=== Section Start ===

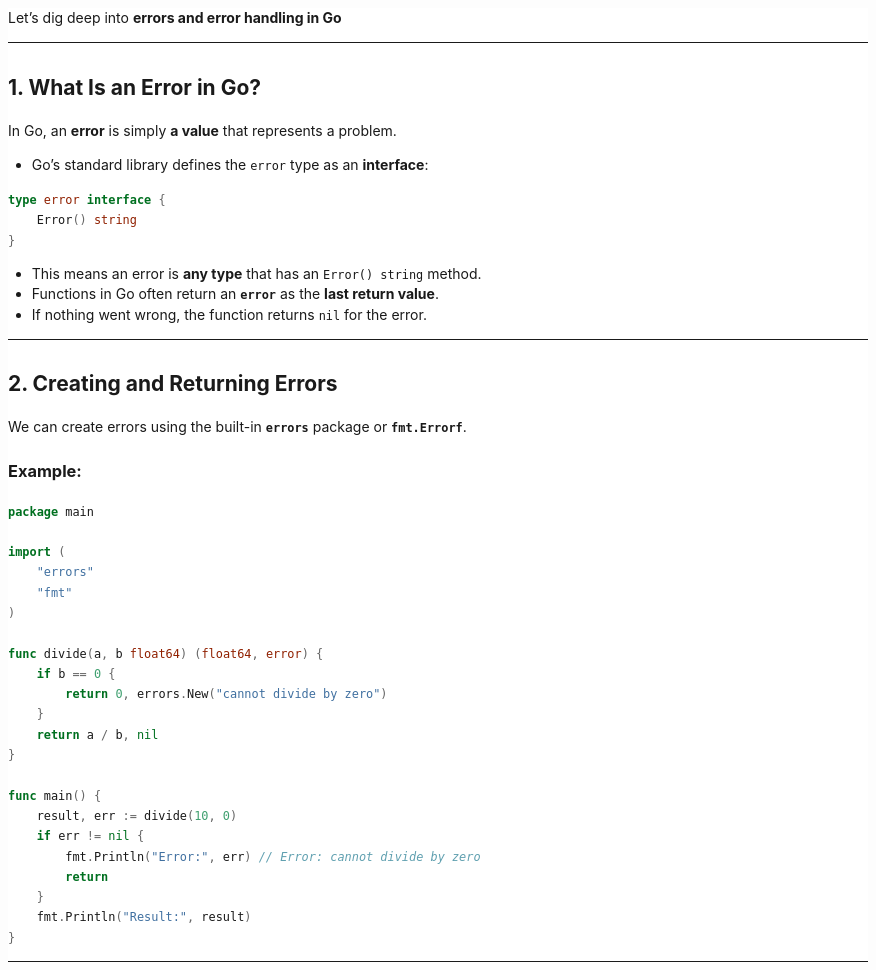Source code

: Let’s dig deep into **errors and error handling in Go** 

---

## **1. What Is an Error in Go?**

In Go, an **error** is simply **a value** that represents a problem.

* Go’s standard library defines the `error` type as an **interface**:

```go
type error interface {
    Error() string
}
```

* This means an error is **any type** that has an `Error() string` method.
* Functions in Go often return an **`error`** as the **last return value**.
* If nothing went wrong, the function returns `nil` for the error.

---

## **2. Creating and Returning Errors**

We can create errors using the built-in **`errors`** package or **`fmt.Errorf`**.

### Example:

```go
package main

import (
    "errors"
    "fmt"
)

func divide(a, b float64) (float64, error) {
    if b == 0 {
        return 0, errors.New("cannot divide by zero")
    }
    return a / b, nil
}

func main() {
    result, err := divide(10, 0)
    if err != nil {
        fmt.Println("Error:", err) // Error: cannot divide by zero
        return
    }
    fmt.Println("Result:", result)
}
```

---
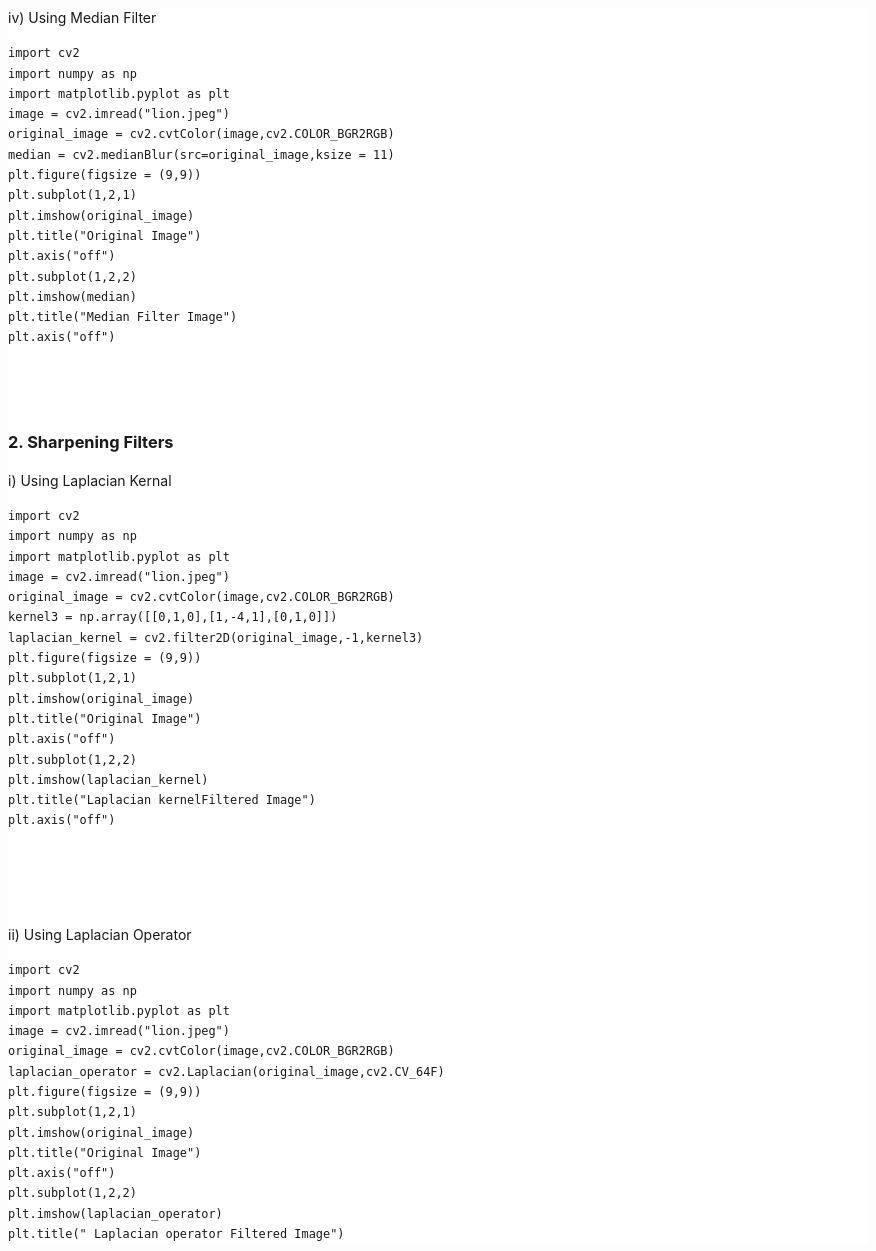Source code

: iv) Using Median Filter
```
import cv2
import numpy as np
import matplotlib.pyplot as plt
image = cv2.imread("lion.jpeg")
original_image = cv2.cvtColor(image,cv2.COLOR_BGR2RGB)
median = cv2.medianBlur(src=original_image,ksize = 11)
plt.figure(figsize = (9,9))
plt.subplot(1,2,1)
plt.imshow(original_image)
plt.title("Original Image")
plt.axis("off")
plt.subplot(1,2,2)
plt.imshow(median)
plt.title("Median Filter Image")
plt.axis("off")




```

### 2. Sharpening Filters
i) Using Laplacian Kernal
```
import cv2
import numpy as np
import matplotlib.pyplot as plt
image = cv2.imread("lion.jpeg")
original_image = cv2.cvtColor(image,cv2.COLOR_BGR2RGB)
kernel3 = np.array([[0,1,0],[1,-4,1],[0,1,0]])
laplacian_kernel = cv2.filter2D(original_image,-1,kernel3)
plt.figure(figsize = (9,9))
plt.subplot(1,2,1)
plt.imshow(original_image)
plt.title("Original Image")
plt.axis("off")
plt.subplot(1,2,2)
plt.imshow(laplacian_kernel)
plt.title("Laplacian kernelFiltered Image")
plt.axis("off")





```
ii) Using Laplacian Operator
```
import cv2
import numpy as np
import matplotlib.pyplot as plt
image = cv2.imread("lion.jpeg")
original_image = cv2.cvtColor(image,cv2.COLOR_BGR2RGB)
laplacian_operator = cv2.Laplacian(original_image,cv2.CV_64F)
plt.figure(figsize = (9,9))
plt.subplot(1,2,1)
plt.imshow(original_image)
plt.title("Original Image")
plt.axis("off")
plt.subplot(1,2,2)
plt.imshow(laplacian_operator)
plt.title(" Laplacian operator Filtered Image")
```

=== Section End ===

#### Try it
Pull every line with the string "divide" from the data above.

#### Response below
func divide(a, b float64) (float64, error) {
        return 0, errors.New("cannot divide by zero")
    result, err := divide(10, 0)
        fmt.Println("Error:", err) // Error: cannot divide by zero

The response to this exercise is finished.